百花齐放的大模型

围绕大模型的生意,百花齐放,不同企业在不同维度上各自做着不同的事,但是都围绕着大模型讲故事。

同时,对于存在大模型需求的企业来说,同时也在观望大模型可能带来的价值,但是又摸不透大模型的投入产出比,始终徘徊在是否采纳的门槛上。

我一直坚持认为,大模型只是数据的另一种消费形式,除了大模型之外,报表工具,数据服务,以及大屏业务都属于数据消费的形态,只是大模型目前被大概论证,已经可以投入生产了,于是数据多了一种消费方式:把数据注入到大模型中,让大模型可以在不同的业务场景下,输出符合条件的内容。

所以对于大多数企业来说,要做好大模型业务,还是先踏踏实实地把数据平台搞好,当一个企业没有较为完备的数据平台去存储,加工,治理企业数据的时候,是没有办法完成一个大模型对接业务的完整生命周期的,最多只能在一些小的业务场景下去完成部分POC测试。

同时从模型视角来看,存在无数个大模型提供商可以供大家选择,开源的,服务化的,国内,国外的,大厂的,创业公司的,玲琅满目,但是大模型这项业务,围绕这个业务的生意,应该怎么做呢?

大模型的那些生意

好卖的东西,大概率不赚钱,而赚钱的生意,大概率不好卖,原因在于好卖的东西,一定是刚好打中对方的喜好点,也正因为如此,这个喜好点更大可能就他有,于是这门生意会变成一项定制化的工作,最后演变成单纯人力成本且不可复制。

而赚钱的生意,意味着收入和投入的关系,是指数的形态,而非线形增长,要达到这个效果,自然得是标品,既然是标品,那自然你能做,我也能做,就不那么好卖。

于是用好卖的东西亏本投入,去拉动赚钱的东西,才是正常的流程,对于大模型业务来说,这个逻辑依旧适用。

围绕大模型来看,目前主要存在的生意基本上这几类:

  • 硬件开发:围绕AI 芯片开发的企业,以及做GPU的企业,属于纯硬件厂商,这里特别强调下AI芯片和GPU不是一码事。
  • 基础设施:做大模型本身的企业,这类企业需要采购大量的大模型相关的硬件,然后训练自己的大模型,卖点就在大模型的涌现能力,拼的就是模型能力。
  • 模型PAAS:这类企业不做大模型,但是会提供一个运行模型所需要的PAAS平台,直观上感觉,很多人会觉得做大模型训练的企业,就应该自己有这样一个平台,但是并不是,比如大家去BAT大模型平台,使用模型服务的时候,能够看到这些平台卖的模型,除了自家的模型外,还同时支持售卖其余厂商的模型,这背后核心的原因是在于驾驭大模型本身,训练一个大模型需要的投入并不低,做模型训练的团队需要更多精力关注在模型本身上,至于模型商业化,可以交由其他合作伙伴进行,其次大部分大模型企业,所有的技术构建都是以AI为主,并不能快速切到构建一个PAAS平台上来,因此合作是最佳的方式。
  • 模型应用:围绕一个模型,构建具体的业务,这个业务是明确,且清晰的,在这个维度上,我认为凡是做AI+的,也就是拿着模型去重做业务的,都很难做起来,而+AI的,也就是本身存在了业务,只是把模型融合进去,一定会做的很不错。

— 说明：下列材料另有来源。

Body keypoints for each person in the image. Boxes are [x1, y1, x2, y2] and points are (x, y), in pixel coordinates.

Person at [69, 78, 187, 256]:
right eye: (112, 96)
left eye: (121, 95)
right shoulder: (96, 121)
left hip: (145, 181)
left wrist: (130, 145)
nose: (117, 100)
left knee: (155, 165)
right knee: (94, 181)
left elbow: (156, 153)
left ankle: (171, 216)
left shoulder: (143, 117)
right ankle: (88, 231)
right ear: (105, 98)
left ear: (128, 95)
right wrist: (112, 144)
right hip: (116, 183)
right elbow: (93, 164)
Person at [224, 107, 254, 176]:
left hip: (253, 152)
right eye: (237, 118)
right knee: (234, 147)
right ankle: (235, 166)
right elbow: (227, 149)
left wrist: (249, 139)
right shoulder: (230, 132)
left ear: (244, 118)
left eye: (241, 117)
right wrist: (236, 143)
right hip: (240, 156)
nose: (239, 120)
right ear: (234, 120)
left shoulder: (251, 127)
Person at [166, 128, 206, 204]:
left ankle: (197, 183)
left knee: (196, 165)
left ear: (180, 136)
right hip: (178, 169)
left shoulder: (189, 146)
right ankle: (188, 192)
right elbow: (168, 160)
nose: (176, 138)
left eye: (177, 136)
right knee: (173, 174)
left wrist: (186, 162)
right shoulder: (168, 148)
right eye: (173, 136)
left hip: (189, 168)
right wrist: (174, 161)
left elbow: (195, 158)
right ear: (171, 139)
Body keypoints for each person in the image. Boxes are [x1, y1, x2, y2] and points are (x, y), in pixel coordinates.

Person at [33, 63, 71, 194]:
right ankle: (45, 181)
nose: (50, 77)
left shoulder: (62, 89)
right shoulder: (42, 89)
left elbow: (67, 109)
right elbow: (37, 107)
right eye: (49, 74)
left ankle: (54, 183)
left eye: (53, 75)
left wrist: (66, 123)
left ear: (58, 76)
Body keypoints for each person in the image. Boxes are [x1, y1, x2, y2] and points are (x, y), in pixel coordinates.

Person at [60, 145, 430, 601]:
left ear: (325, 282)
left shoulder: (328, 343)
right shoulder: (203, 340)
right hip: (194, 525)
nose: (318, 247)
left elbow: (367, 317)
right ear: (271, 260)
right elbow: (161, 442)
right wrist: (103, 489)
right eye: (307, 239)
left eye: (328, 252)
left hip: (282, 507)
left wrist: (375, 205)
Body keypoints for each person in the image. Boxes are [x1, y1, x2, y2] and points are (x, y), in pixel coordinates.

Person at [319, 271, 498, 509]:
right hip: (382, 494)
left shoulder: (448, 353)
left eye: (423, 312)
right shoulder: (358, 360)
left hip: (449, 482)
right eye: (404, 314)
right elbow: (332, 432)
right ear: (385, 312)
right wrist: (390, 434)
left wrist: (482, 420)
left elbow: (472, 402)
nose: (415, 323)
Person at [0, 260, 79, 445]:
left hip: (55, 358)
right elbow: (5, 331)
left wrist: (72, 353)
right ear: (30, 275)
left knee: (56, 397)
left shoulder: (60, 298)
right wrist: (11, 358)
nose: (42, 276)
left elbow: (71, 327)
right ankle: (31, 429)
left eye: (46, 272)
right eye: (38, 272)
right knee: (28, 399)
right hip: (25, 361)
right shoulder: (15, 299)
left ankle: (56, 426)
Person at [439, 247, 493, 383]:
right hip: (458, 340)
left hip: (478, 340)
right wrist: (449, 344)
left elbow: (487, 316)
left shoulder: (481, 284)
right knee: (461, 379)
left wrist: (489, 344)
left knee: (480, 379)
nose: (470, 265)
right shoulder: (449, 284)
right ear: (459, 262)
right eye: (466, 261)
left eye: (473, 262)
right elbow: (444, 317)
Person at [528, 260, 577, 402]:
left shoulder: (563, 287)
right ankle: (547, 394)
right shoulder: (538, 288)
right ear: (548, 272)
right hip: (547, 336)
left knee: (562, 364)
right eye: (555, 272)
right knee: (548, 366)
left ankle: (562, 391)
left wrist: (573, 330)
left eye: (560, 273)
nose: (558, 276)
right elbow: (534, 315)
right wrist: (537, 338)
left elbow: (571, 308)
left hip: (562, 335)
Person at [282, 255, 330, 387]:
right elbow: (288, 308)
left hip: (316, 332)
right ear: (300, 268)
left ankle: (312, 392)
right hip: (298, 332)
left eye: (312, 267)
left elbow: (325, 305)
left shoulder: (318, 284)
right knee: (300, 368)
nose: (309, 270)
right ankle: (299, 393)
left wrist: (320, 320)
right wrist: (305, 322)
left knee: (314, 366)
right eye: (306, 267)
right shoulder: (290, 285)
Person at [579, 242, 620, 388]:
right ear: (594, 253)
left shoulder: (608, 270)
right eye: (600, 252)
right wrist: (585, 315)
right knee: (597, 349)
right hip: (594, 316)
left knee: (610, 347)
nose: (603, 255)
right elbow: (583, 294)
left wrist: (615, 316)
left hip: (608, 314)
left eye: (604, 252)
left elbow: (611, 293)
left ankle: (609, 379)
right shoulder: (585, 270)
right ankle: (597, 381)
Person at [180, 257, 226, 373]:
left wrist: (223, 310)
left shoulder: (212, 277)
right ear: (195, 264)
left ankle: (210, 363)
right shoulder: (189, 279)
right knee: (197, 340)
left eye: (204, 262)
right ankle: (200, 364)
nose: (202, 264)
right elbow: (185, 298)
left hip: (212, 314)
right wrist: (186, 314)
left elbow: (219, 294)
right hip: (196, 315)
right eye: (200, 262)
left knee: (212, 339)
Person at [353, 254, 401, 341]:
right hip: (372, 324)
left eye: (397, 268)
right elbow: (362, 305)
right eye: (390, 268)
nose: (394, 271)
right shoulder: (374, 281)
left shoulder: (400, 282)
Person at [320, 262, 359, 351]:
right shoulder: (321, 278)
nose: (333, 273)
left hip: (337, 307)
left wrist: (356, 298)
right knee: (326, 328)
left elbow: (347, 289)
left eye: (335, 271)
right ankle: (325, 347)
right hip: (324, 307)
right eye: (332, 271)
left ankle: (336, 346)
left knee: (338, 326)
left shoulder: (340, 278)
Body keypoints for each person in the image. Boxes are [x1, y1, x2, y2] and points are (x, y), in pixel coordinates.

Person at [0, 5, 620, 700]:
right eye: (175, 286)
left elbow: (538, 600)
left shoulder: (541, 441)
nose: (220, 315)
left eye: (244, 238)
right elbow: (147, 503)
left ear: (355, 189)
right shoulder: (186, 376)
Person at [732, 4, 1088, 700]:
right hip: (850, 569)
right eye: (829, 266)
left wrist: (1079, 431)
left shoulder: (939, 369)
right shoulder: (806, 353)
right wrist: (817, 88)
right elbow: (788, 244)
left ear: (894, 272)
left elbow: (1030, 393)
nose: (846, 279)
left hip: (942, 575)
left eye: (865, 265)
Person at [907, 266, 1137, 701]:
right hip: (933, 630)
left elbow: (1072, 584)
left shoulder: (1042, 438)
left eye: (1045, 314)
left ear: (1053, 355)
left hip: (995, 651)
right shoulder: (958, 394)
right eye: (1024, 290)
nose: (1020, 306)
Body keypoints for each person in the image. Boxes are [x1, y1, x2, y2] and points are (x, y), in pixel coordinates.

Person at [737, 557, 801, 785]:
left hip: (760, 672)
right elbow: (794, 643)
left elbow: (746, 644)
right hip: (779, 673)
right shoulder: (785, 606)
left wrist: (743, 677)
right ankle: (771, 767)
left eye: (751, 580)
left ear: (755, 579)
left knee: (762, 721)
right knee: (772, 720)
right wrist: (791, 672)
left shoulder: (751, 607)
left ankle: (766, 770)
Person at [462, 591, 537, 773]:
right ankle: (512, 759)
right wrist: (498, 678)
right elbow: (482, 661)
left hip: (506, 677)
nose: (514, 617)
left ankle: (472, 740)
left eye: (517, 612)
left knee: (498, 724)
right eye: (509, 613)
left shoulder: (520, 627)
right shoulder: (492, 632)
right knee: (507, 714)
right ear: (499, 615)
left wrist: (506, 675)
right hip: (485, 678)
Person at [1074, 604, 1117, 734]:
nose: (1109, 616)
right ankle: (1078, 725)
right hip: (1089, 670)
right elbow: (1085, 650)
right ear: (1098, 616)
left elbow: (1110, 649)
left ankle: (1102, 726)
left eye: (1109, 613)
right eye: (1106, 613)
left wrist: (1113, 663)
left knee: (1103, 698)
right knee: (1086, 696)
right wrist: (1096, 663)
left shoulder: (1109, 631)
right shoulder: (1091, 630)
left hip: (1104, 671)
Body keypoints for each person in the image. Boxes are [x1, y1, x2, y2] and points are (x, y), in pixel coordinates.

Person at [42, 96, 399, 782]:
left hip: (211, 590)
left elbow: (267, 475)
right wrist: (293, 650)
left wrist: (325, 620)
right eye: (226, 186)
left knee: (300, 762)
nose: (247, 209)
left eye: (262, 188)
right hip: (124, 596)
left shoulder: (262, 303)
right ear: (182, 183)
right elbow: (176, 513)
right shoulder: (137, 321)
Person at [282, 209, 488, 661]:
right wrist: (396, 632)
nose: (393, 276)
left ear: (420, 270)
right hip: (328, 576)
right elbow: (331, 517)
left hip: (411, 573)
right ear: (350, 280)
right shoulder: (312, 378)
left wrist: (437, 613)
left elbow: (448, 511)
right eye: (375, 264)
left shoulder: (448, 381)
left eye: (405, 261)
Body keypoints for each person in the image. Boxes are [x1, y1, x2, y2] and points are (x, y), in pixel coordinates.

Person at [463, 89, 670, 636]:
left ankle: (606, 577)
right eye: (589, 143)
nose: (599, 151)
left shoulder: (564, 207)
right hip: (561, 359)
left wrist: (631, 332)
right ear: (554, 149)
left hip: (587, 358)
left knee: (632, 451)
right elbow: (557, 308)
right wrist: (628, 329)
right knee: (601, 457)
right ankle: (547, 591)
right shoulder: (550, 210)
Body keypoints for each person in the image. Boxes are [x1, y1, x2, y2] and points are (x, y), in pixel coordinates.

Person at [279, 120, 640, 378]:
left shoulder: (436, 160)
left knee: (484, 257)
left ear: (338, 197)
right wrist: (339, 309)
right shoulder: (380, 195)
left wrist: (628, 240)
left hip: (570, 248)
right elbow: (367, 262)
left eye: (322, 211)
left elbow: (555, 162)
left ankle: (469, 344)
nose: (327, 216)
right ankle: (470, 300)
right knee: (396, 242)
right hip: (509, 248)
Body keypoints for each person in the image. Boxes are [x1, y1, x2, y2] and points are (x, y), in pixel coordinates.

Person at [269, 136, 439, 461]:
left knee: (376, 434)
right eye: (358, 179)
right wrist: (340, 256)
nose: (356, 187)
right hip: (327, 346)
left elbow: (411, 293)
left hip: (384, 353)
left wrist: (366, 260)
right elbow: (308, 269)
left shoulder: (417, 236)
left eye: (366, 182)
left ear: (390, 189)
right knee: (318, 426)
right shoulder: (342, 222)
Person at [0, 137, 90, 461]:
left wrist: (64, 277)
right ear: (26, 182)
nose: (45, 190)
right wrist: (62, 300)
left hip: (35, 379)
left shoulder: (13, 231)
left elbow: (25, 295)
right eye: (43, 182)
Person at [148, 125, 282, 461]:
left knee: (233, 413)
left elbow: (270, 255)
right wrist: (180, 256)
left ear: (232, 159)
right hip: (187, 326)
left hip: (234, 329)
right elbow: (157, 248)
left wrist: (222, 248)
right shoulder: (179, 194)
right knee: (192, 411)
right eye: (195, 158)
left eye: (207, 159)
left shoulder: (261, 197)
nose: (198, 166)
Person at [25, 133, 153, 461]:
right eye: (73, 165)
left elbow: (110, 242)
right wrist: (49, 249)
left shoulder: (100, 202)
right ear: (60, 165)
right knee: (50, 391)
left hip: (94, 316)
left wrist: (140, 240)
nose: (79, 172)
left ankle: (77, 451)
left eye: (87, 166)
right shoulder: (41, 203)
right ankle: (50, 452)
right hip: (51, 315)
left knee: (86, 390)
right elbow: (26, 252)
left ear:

其实仔细看看这里面的几类生意就能发现,不同位置有明显的侧重点,但是一定会和周边衔接的地方存在竞争,比如做大模型的企业,一旦大模型训练这件事趋于稳定,且投入过程标准化后,必然会走向自己做PAAS平台,甚至会做自己的芯片,这就是构建商业版图,无他,我都要而已。

而一个企业能在这场战斗中活下来的前提条件,就是在别人开始进行版图辐射之前,巩固了自己的堡垒,且可以辐射出去。

那么不同维度的核心竞争力在哪?

  • 硬件开发:自然是芯片设计和工艺,这属于硬技能,非大投入,不可成。
  • 基础设施:数据的全面度和算法以及拥有多少算力,最终会变成,拼时间和算力。
  • 模型PAAS:堡垒必然在模型服务的标准化上,同时重点的关注点一定是二次开发和私有化部署。
  • 模型应用:跟业务走,有啥做啥,没啥技术竞争力,核心竞争力是业务理解能力。

不同企业一定需要在不同的层面找到自己的定位,比如而做软件服务商的,关注点必然是在模型工程化上,而自身就存在业务的,需要采纳模型的,那么一定要慎重的投入模型再训练,微调这些工作上面,没有价值,迟早被大模型企业给打掉。

未来怎么发展?

除了当下的逻辑外,大模型未来的发展是什么样的?首先开源大模型一定会是个玩具,仅可拿来做POC而已,这就意味着真正可稳定且高效运行的大模型服务,一定来自模型/平台厂商提供的模型服务。

  • 目前很多企业觉得自己买一堆GPU放在自己的机房里,HF中把模型一拉,处理一些数据微调一下,似乎就能输出符合预期的结果了,于是自己私有化部署一套的方案似乎成为可行,实际上并不是。
  • 大模型的定位,甚至在更广的层面,对它的定位是:新一代基础设施,怎么理解这个概念?简单来讲,当我们提到云上基础设施的时候,无论是说IAAS的云上虚拟的硬件,还是说PAAS级别的容器服务,一个单例服务都必须扛住万作单位的TPS和QPS,否则如何承载未来万物都构建在AI之上?其次还需要考虑模型推理的成本,那么大模型未来的发展的方向必然是:
  • 小型化:只有小型化之后,才能降低硬件的需求,才可能降低成本,而小型化并不是卖点,但是会成为模型厂商的重点优化方向,一旦做好了这个事,就可以拥有更大的商务议价空间和更高的利润,就获得了更强的生存能力,甚至可以运行在远端,自然扩大了业务范围,也就实现了降维打击。
  • 标准化:这里说的标准化,并不是只是模型本身,目前大家看到的模型,更像是一个操作系统内核,使用者需要自行构建用户态,而未来模型成为标品后,这些事情会打包起来,变成一个模块,比如微调就会变成一个标准的接口,根本不需要使用者感知。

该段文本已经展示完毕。